▶ **WHAT IS REQUIRED**
Lines with the word "FileFunction" in them are the ones to copy from the records.

▶ **EXERCISE DATA**
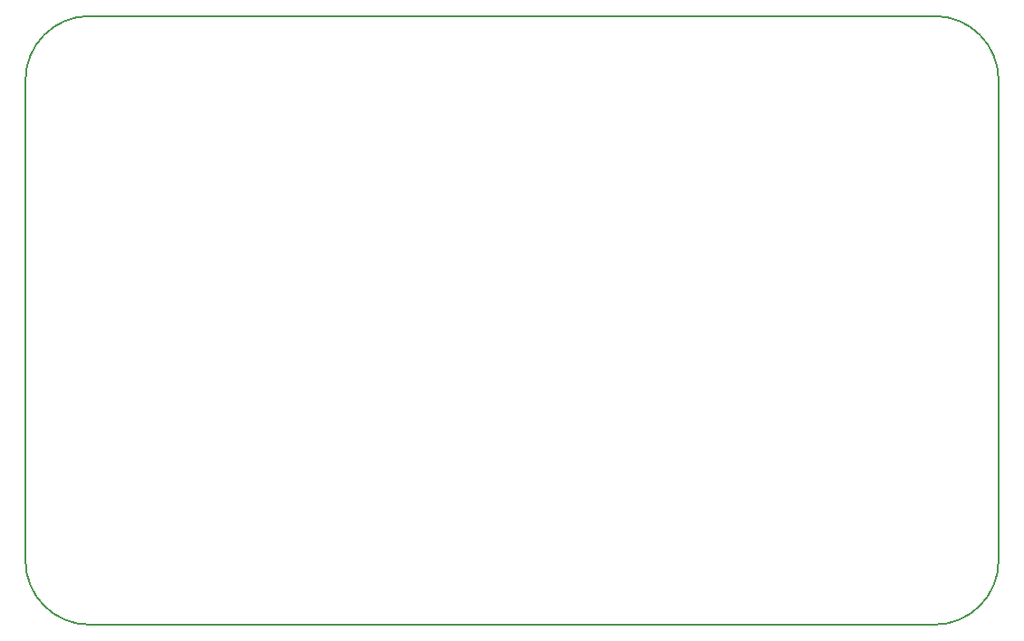
<source format=gbr>
%TF.GenerationSoftware,Altium Limited,Altium Designer,21.3.2 (30)*%
G04 Layer_Color=16711935*
%FSLAX45Y45*%
%MOMM*%
%TF.SameCoordinates,D9DFDB92-F573-4E1A-9105-0BCF1000EC4C*%
%TF.FilePolarity,Positive*%
%TF.FileFunction,Other,Mechanical_1*%
%TF.Part,Single*%
G01*
G75*
%TA.AperFunction,NonConductor*%
%ADD45C,0.20000*%
D45*
X600000Y5700000D02*
G03*
X0Y5100000I0J-600000D01*
G01*
X9100000D02*
G03*
X8500000Y5700000I-600000J0D01*
G01*
Y0D02*
G03*
X9100000Y600000I0J600000D01*
G01*
X0Y600000D02*
G03*
X600000Y-0I600000J-0D01*
G01*
X9100000Y600000D02*
Y5100000D01*
X600000Y5700000D02*
X8500000D01*
X0Y600000D02*
Y5100000D01*
X600000Y0D02*
X8500000D01*
%TF.MD5,b47338525399983348942f9a606a3c85*%
M02*

</source>
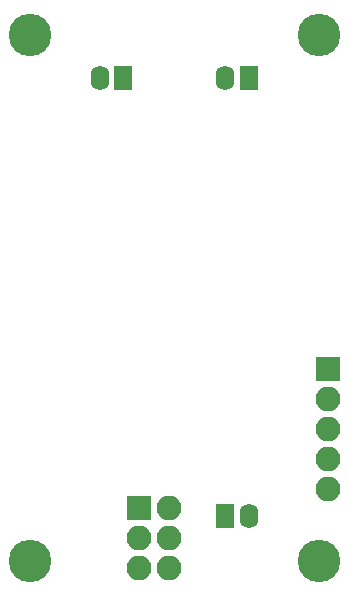
<source format=gbr>
G04 #@! TF.GenerationSoftware,KiCad,Pcbnew,5.1.5-52549c5~84~ubuntu18.04.1*
G04 #@! TF.CreationDate,2020-01-16T22:12:14+01:00*
G04 #@! TF.ProjectId,v4,76342e6b-6963-4616-945f-706362585858,rev?*
G04 #@! TF.SameCoordinates,Original*
G04 #@! TF.FileFunction,Soldermask,Bot*
G04 #@! TF.FilePolarity,Negative*
%FSLAX46Y46*%
G04 Gerber Fmt 4.6, Leading zero omitted, Abs format (unit mm)*
G04 Created by KiCad (PCBNEW 5.1.5-52549c5~84~ubuntu18.04.1) date 2020-01-16 22:12:14*
%MOMM*%
%LPD*%
G04 APERTURE LIST*
%ADD10R,1.600000X2.100000*%
%ADD11O,1.600000X2.100000*%
%ADD12C,3.600000*%
%ADD13R,2.100000X2.100000*%
%ADD14O,2.100000X2.100000*%
G04 APERTURE END LIST*
D10*
X123217600Y-54387600D03*
D11*
X121217600Y-54387600D03*
D12*
X129167600Y-50737600D03*
X104667600Y-50737600D03*
X104667600Y-95237600D03*
X129167600Y-95237600D03*
D13*
X129917600Y-78987600D03*
D14*
X129917600Y-81527600D03*
X129917600Y-84067600D03*
X129917600Y-86607600D03*
X129917600Y-89147600D03*
D13*
X113917600Y-90787600D03*
D14*
X116457600Y-90787600D03*
X113917600Y-93327600D03*
X116457600Y-93327600D03*
X113917600Y-95867600D03*
X116457600Y-95867600D03*
D10*
X121217600Y-91487600D03*
D11*
X123217600Y-91487600D03*
D10*
X112617600Y-54387600D03*
D11*
X110617600Y-54387600D03*
M02*

</source>
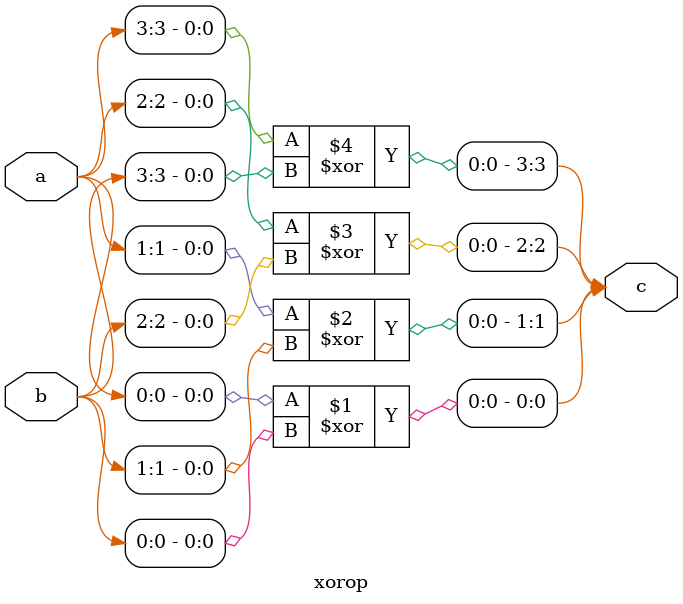
<source format=v>
module xorop( a, b, c);
	output [3:0] c;
	
	input [3:0] a;
	input [3:0] b;
	
	xor(c[0],a[0],b[0]);
	xor(c[1],a[1],b[1]);
	xor(c[2],a[2],b[2]);
	xor(c[3],a[3],b[3]);
endmodule
</source>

▶ **RESULT**
%TF.FileFunction,Other,Mechanical_1*%
G04 #@! TF.FileFunction,Soldermask,Bot*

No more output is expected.